- Opening Delimiter -
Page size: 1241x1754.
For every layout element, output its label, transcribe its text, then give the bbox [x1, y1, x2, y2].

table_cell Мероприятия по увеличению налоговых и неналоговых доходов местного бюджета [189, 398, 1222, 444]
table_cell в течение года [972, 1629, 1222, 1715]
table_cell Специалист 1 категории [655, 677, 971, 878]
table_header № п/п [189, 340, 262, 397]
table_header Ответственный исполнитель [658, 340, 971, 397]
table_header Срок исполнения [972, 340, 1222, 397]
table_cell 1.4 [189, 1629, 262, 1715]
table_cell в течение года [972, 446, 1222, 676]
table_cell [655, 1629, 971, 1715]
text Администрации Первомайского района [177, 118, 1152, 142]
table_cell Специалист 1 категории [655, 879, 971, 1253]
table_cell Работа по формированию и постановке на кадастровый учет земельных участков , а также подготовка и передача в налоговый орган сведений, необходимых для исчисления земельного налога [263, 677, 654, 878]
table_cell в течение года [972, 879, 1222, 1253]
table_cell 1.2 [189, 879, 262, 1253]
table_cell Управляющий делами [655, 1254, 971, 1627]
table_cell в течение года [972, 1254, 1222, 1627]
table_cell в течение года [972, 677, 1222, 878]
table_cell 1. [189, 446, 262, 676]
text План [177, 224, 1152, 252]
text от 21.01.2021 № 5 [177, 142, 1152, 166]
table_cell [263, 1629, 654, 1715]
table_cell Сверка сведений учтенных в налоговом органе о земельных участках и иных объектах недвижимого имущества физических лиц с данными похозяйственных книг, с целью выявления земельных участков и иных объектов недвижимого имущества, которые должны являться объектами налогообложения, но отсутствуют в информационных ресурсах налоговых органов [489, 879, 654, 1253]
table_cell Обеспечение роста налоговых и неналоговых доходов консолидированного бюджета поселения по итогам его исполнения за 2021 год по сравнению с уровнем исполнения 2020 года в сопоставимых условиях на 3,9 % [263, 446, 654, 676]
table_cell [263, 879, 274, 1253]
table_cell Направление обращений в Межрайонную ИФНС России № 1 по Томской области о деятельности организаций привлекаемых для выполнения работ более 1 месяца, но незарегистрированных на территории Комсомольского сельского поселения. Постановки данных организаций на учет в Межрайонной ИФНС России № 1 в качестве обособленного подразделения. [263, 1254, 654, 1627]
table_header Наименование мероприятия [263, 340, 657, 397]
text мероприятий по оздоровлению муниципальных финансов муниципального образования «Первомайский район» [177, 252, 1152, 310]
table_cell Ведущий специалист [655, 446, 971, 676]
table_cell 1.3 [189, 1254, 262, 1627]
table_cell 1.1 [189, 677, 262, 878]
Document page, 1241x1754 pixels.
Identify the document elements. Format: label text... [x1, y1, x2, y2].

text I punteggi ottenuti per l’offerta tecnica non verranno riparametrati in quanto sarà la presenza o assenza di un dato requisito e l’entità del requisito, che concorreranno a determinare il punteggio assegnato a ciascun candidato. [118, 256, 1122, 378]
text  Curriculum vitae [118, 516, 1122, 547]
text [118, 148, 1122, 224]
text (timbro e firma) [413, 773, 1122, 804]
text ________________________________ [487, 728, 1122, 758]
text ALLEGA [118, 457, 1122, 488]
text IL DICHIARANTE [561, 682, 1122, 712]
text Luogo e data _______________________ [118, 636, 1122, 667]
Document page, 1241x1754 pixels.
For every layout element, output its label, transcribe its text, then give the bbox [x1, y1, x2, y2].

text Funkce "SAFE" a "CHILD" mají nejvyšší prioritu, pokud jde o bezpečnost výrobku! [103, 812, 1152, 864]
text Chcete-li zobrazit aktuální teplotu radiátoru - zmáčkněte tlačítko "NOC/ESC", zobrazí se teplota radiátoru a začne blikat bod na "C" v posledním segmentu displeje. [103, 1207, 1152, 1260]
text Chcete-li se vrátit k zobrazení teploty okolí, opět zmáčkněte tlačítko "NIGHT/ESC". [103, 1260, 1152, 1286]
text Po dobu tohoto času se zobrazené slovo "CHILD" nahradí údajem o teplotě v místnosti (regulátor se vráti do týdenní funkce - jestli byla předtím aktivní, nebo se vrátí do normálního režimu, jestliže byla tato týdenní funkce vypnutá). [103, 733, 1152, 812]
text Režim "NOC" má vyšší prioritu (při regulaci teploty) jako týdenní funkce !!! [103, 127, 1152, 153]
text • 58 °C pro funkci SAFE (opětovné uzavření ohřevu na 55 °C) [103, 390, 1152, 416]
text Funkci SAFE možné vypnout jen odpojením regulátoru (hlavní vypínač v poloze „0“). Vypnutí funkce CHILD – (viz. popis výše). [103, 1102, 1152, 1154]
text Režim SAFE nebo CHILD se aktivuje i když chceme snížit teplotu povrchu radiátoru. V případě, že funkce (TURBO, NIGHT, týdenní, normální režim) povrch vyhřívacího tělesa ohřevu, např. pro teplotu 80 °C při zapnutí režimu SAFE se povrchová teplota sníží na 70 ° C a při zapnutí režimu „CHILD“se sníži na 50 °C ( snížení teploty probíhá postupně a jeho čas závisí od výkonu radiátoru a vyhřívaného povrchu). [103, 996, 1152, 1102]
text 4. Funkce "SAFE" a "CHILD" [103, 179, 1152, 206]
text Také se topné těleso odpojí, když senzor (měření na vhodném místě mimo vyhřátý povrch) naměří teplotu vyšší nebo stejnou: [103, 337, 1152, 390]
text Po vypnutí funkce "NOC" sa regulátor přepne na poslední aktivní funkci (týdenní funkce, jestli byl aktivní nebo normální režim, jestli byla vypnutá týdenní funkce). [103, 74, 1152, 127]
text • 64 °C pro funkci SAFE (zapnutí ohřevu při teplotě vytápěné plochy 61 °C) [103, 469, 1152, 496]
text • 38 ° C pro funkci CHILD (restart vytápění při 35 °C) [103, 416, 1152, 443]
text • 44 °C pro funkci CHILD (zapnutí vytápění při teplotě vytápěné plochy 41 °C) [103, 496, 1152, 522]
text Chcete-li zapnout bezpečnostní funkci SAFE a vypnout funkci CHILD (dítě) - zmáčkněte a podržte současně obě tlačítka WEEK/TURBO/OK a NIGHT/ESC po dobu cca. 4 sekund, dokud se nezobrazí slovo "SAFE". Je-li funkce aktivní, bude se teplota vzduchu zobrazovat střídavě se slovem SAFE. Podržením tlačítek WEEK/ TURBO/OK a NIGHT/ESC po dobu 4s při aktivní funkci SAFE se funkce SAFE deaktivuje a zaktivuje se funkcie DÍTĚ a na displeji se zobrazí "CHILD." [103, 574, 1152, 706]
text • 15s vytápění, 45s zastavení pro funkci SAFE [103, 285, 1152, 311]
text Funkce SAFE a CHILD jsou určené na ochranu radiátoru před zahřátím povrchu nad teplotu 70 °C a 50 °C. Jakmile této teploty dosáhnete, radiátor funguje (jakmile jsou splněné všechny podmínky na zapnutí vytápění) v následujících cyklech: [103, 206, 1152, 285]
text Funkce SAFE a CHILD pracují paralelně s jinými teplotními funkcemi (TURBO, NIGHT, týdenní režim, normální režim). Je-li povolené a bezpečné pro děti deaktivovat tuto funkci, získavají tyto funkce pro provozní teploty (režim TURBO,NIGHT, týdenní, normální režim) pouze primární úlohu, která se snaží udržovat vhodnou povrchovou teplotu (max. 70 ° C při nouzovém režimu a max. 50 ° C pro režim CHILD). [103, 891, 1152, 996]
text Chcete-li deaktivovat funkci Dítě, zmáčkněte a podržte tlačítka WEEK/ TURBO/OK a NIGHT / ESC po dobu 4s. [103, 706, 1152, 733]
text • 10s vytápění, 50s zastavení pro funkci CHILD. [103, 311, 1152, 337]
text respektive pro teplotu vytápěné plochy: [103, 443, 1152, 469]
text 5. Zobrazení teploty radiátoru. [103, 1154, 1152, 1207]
- Closing Delimiter -
Problem requirements
Would you write out each entry precisely as it is given?

Task response
Page size: 1241x1754.
For every layout element, output its label, transcribe its text, then give the bbox [x1, y1, x2, y2].

table_cell Мероприятия по увеличению налоговых и неналоговых доходов местного бюджета [189, 398, 1222, 444]
table_cell в течение года [972, 1629, 1222, 1715]
table_cell Специалист 1 категории [655, 677, 971, 878]
table_header № п/п [189, 340, 262, 397]
table_header Ответственный исполнитель [658, 340, 971, 397]
table_header Срок исполнения [972, 340, 1222, 397]
table_cell 1.4 [189, 1629, 262, 1715]
table_cell в течение года [972, 446, 1222, 676]
table_cell [655, 1629, 971, 1715]
text Администрации Первомайского района [177, 118, 1152, 142]
table_cell Специалист 1 категории [655, 879, 971, 1253]
table_cell Работа по формированию и постановке на кадастровый учет земельных участков , а также подготовка и передача в налоговый орган сведений, необходимых для исчисления земельного налога [263, 677, 654, 878]
table_cell в течение года [972, 879, 1222, 1253]
table_cell 1.2 [189, 879, 262, 1253]
table_cell Управляющий делами [655, 1254, 971, 1627]
table_cell в течение года [972, 1254, 1222, 1627]
table_cell в течение года [972, 677, 1222, 878]
table_cell 1. [189, 446, 262, 676]
text План [177, 224, 1152, 252]
text от 21.01.2021 № 5 [177, 142, 1152, 166]
table_cell [263, 1629, 654, 1715]
table_cell Сверка сведений учтенных в налоговом органе о земельных участках и иных объектах недвижимого имущества физических лиц с данными похозяйственных книг, с целью выявления земельных участков и иных объектов недвижимого имущества, которые должны являться объектами налогообложения, но отсутствуют в информационных ресурсах налоговых органов [489, 879, 654, 1253]
table_cell Обеспечение роста налоговых и неналоговых доходов консолидированного бюджета поселения по итогам его исполнения за 2021 год по сравнению с уровнем исполнения 2020 года в сопоставимых условиях на 3,9 % [263, 446, 654, 676]
table_cell [263, 879, 274, 1253]
table_cell Направление обращений в Межрайонную ИФНС России № 1 по Томской области о деятельности организаций привлекаемых для выполнения работ более 1 месяца, но незарегистрированных на территории Комсомольского сельского поселения. Постановки данных организаций на учет в Межрайонной ИФНС России № 1 в качестве обособленного подразделения. [263, 1254, 654, 1627]
table_header Наименование мероприятия [263, 340, 657, 397]
text мероприятий по оздоровлению муниципальных финансов муниципального образования «Первомайский район» [177, 252, 1152, 310]
table_cell Ведущий специалист [655, 446, 971, 676]
table_cell 1.3 [189, 1254, 262, 1627]
table_cell 1.1 [189, 677, 262, 878]
Document page, 1241x1754 pixels.
Identify the document elements. Format: label text... [x1, y1, x2, y2].

text I punteggi ottenuti per l’offerta tecnica non verranno riparametrati in quanto sarà la presenza o assenza di un dato requisito e l’entità del requisito, che concorreranno a determinare il punteggio assegnato a ciascun candidato. [118, 256, 1122, 378]
text  Curriculum vitae [118, 516, 1122, 547]
text [118, 148, 1122, 224]
text (timbro e firma) [413, 773, 1122, 804]
text ________________________________ [487, 728, 1122, 758]
text ALLEGA [118, 457, 1122, 488]
text IL DICHIARANTE [561, 682, 1122, 712]
text Luogo e data _______________________ [118, 636, 1122, 667]
Document page, 1241x1754 pixels.
For every layout element, output its label, transcribe its text, then give the bbox [x1, y1, x2, y2].

text Funkce "SAFE" a "CHILD" mají nejvyšší prioritu, pokud jde o bezpečnost výrobku! [103, 812, 1152, 864]
text Chcete-li zobrazit aktuální teplotu radiátoru - zmáčkněte tlačítko "NOC/ESC", zobrazí se teplota radiátoru a začne blikat bod na "C" v posledním segmentu displeje. [103, 1207, 1152, 1260]
text Chcete-li se vrátit k zobrazení teploty okolí, opět zmáčkněte tlačítko "NIGHT/ESC". [103, 1260, 1152, 1286]
text Po dobu tohoto času se zobrazené slovo "CHILD" nahradí údajem o teplotě v místnosti (regulátor se vráti do týdenní funkce - jestli byla předtím aktivní, nebo se vrátí do normálního režimu, jestliže byla tato týdenní funkce vypnutá). [103, 733, 1152, 812]
text Režim "NOC" má vyšší prioritu (při regulaci teploty) jako týdenní funkce !!! [103, 127, 1152, 153]
text • 58 °C pro funkci SAFE (opětovné uzavření ohřevu na 55 °C) [103, 390, 1152, 416]
text Funkci SAFE možné vypnout jen odpojením regulátoru (hlavní vypínač v poloze „0“). Vypnutí funkce CHILD – (viz. popis výše). [103, 1102, 1152, 1154]
text Režim SAFE nebo CHILD se aktivuje i když chceme snížit teplotu povrchu radiátoru. V případě, že funkce (TURBO, NIGHT, týdenní, normální režim) povrch vyhřívacího tělesa ohřevu, např. pro teplotu 80 °C při zapnutí režimu SAFE se povrchová teplota sníží na 70 ° C a při zapnutí režimu „CHILD“se sníži na 50 °C ( snížení teploty probíhá postupně a jeho čas závisí od výkonu radiátoru a vyhřívaného povrchu). [103, 996, 1152, 1102]
text 4. Funkce "SAFE" a "CHILD" [103, 179, 1152, 206]
text Také se topné těleso odpojí, když senzor (měření na vhodném místě mimo vyhřátý povrch) naměří teplotu vyšší nebo stejnou: [103, 337, 1152, 390]
text Po vypnutí funkce "NOC" sa regulátor přepne na poslední aktivní funkci (týdenní funkce, jestli byl aktivní nebo normální režim, jestli byla vypnutá týdenní funkce). [103, 74, 1152, 127]
text • 64 °C pro funkci SAFE (zapnutí ohřevu při teplotě vytápěné plochy 61 °C) [103, 469, 1152, 496]
text • 38 ° C pro funkci CHILD (restart vytápění při 35 °C) [103, 416, 1152, 443]
text • 44 °C pro funkci CHILD (zapnutí vytápění při teplotě vytápěné plochy 41 °C) [103, 496, 1152, 522]
text Chcete-li zapnout bezpečnostní funkci SAFE a vypnout funkci CHILD (dítě) - zmáčkněte a podržte současně obě tlačítka WEEK/TURBO/OK a NIGHT/ESC po dobu cca. 4 sekund, dokud se nezobrazí slovo "SAFE". Je-li funkce aktivní, bude se teplota vzduchu zobrazovat střídavě se slovem SAFE. Podržením tlačítek WEEK/ TURBO/OK a NIGHT/ESC po dobu 4s při aktivní funkci SAFE se funkce SAFE deaktivuje a zaktivuje se funkcie DÍTĚ a na displeji se zobrazí "CHILD." [103, 574, 1152, 706]
text • 15s vytápění, 45s zastavení pro funkci SAFE [103, 285, 1152, 311]
text Funkce SAFE a CHILD jsou určené na ochranu radiátoru před zahřátím povrchu nad teplotu 70 °C a 50 °C. Jakmile této teploty dosáhnete, radiátor funguje (jakmile jsou splněné všechny podmínky na zapnutí vytápění) v následujících cyklech: [103, 206, 1152, 285]
text Funkce SAFE a CHILD pracují paralelně s jinými teplotními funkcemi (TURBO, NIGHT, týdenní režim, normální režim). Je-li povolené a bezpečné pro děti deaktivovat tuto funkci, získavají tyto funkce pro provozní teploty (režim TURBO,NIGHT, týdenní, normální režim) pouze primární úlohu, která se snaží udržovat vhodnou povrchovou teplotu (max. 70 ° C při nouzovém režimu a max. 50 ° C pro režim CHILD). [103, 891, 1152, 996]
text Chcete-li deaktivovat funkci Dítě, zmáčkněte a podržte tlačítka WEEK/ TURBO/OK a NIGHT / ESC po dobu 4s. [103, 706, 1152, 733]
text • 10s vytápění, 50s zastavení pro funkci CHILD. [103, 311, 1152, 337]
text respektive pro teplotu vytápěné plochy: [103, 443, 1152, 469]
text 5. Zobrazení teploty radiátoru. [103, 1154, 1152, 1207]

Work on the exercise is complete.